You see, Mr. Klein, just as in Graham Yost and Jon de Bont’s big-screen thriller, our runaway government motor coach doesn’t need superheroes, Wharton grads, Rhodes Scholar economic nerds, tax-dodging fiscal planners like Tim Geithner, flip-flopping yes-women like Christina Romer, towel-snapping foulmouths like Rahm Emanuel, question-ducking truth-deflectors like Robert Gibbs, up-sucking, Stepford automatons like Kathleen Sebelius, nor even self-adulating, so-called Constitutional scholars like Barack Obama, to fix what’s wrong with it.

It just needs someone with a pulse who’s brave enough to drive the bus.

In Speed, Annie Porter (Sandra Bullock) hadn’t driven a bus before. Smarter people like you and your ilk, Mr. Klein, would no doubt have mocked her blue-collar, non-elitist background, not to mention her near utter lack of credentials. “What qualifications,” you’d have fulminated, “does Ms. Porter have? Has she completed a state-accredited CDL training program? Has she ever rented a U-Haul? Why, she’s probably never even ridden in the High Occupancy Vehicle lane, for God’s sake!”

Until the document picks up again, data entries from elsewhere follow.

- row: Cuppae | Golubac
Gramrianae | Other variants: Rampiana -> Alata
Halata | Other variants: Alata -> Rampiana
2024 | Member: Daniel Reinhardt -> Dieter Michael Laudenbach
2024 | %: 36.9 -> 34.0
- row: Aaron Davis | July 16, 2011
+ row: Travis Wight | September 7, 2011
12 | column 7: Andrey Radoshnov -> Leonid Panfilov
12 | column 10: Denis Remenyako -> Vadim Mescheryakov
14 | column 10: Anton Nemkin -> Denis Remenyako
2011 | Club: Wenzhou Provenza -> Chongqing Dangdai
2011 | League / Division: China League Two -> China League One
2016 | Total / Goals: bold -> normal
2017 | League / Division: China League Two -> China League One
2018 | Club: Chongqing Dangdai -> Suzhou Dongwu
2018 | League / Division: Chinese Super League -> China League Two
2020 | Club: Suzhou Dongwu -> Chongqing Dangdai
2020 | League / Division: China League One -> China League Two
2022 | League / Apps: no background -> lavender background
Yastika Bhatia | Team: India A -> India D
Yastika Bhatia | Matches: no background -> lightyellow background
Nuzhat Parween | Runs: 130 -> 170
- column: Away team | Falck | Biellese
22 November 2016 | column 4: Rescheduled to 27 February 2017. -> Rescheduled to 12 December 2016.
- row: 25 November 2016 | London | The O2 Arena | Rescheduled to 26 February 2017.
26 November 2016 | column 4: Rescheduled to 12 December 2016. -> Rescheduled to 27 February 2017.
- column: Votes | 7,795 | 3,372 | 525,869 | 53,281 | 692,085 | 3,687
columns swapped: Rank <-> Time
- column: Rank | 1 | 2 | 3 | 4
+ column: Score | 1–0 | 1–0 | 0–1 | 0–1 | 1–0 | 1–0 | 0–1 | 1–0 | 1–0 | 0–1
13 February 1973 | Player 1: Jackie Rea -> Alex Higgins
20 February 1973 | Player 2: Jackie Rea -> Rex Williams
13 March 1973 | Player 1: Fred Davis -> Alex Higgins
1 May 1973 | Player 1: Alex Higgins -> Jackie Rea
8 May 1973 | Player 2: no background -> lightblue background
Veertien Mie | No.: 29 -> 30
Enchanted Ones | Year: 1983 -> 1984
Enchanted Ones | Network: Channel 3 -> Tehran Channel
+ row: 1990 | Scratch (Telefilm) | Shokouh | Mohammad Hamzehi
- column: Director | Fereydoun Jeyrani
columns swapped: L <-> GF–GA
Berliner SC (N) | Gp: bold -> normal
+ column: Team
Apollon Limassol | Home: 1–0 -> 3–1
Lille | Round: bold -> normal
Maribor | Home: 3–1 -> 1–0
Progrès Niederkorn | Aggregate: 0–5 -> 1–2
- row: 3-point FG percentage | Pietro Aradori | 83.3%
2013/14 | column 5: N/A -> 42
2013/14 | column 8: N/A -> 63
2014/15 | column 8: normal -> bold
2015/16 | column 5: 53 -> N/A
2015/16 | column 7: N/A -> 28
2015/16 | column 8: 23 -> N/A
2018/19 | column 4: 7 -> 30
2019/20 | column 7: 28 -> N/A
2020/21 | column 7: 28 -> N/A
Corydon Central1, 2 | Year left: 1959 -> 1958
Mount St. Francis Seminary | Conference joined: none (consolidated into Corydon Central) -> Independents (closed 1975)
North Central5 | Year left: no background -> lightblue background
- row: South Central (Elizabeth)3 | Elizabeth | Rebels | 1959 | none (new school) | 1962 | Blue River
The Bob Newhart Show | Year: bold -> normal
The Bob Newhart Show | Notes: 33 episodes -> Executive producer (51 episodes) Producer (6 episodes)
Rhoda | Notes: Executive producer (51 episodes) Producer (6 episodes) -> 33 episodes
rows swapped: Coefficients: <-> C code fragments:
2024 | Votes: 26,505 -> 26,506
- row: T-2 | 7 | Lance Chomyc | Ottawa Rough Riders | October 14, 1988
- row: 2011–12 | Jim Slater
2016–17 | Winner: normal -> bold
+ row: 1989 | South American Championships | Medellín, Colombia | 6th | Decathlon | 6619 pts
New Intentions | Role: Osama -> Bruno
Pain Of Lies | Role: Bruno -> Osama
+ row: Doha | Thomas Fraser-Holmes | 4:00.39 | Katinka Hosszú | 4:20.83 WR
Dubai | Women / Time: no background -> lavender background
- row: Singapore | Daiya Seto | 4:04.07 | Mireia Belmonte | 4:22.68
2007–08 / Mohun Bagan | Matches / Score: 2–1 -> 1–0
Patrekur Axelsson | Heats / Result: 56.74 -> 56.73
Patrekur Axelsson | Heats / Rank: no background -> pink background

But a crisis, Mr. Klein, calls for action. What’s needed isn’t eggheads with no common sense–but common folks with a good head on their shoulders who are willing to act. What’s needed is a warm body who knows which direction to turn the wheel. Before becoming America’s first President, George Washington was a tobacco farmer and land surveyor. Pretty shabby qualifications for fathering a country, wouldn’t you say? Shouldn’t he have had, at the very least, a long pedigree of studying philosophy and political science at Oxford?

When the proverbial bus is in the ditch, Mr. Klein, it doesn’t take rocket science to get it out. Or a degree in constitutional law. Just basic knowledge of the rules of the road. But that kind of lore–to bring up another Bullock film–seems to be smack dab in the middle of your blind side.